Who tf sanitize SQL query when you have prepare statements 😂
Next Make on qBasic or assembly language
I NEED MORE PROGRAMMING LANGUAGE SLANDER! NOOOOOOOOOOOOOOWWWW
👍👍!
SQL slander?
"What happens when you trust user input"😂
Okay, since this is a PHP video, can someone tell me if there is a legit use case for the variable variables?
as a haxeflixel user i want to be insulted
Please do Go Slander 🤣
I use php daily and to be frank it is better than js crap, they have strong typings as well now yum
Imagine unironically using PHP...
I'm ngl the other day I ironically learned php to kill time knowing damn well I'm never gonna seriously use it
@@septanesium Learn D and help me make Nemesis if you want to kill time. At leas you'd do something useful and you'll actually use Nemesis in the future as it's gonna be the best language ever!
I actually like programming in PHP, is My favorite lenguaje besides Ruby.
@NeidenAtron As long as you're happy with it, I'm happy for you! ❤️
@@godnyx117 Thanks!!.
but php is not "worse than javascript and web assembly" because it's not a frontend language, it's basically just a web framework.

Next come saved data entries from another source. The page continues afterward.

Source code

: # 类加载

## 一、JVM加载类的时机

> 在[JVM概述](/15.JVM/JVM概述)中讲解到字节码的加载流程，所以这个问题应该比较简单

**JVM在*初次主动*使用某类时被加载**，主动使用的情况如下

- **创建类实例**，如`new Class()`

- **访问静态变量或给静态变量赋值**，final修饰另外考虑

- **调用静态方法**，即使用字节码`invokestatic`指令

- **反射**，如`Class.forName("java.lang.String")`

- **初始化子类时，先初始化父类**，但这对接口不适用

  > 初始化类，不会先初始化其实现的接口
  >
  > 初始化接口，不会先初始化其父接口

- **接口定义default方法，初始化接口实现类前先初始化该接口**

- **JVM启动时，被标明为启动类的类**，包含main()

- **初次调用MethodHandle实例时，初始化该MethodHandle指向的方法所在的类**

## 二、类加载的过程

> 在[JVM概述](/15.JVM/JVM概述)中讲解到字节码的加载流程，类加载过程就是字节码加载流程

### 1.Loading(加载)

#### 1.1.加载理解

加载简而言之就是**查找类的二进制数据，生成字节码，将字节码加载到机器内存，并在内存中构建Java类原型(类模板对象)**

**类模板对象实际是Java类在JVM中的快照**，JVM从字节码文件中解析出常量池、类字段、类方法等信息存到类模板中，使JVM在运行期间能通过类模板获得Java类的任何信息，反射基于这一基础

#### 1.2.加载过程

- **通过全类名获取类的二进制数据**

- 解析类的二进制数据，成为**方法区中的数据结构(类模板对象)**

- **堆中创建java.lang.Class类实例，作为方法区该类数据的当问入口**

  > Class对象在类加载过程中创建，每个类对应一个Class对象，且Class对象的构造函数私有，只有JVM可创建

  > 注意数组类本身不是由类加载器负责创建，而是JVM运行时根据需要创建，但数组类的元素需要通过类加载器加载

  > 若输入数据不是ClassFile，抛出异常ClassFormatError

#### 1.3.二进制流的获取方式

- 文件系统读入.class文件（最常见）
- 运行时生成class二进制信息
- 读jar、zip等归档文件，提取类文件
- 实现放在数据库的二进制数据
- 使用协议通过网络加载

- me, who's made many things in php a while back
JavaScript can be used as a backend too (not sure about Web Assembly, but probably not, because who the hell would use it for backend, it makes zero sense)
@@r.t.5767 The video is comparing the base languages.
Do Scratch slander
make DevOps slander
PHP aka Pile of Hot Poop when Bobby Tables walks in *sweating perfusely*
Swift slander 🥺
CS Grad Dropout "php bad" Slander when?
Thankfully, PHP 8.3 has ?: nonassociative. In a while they'll make it right associative.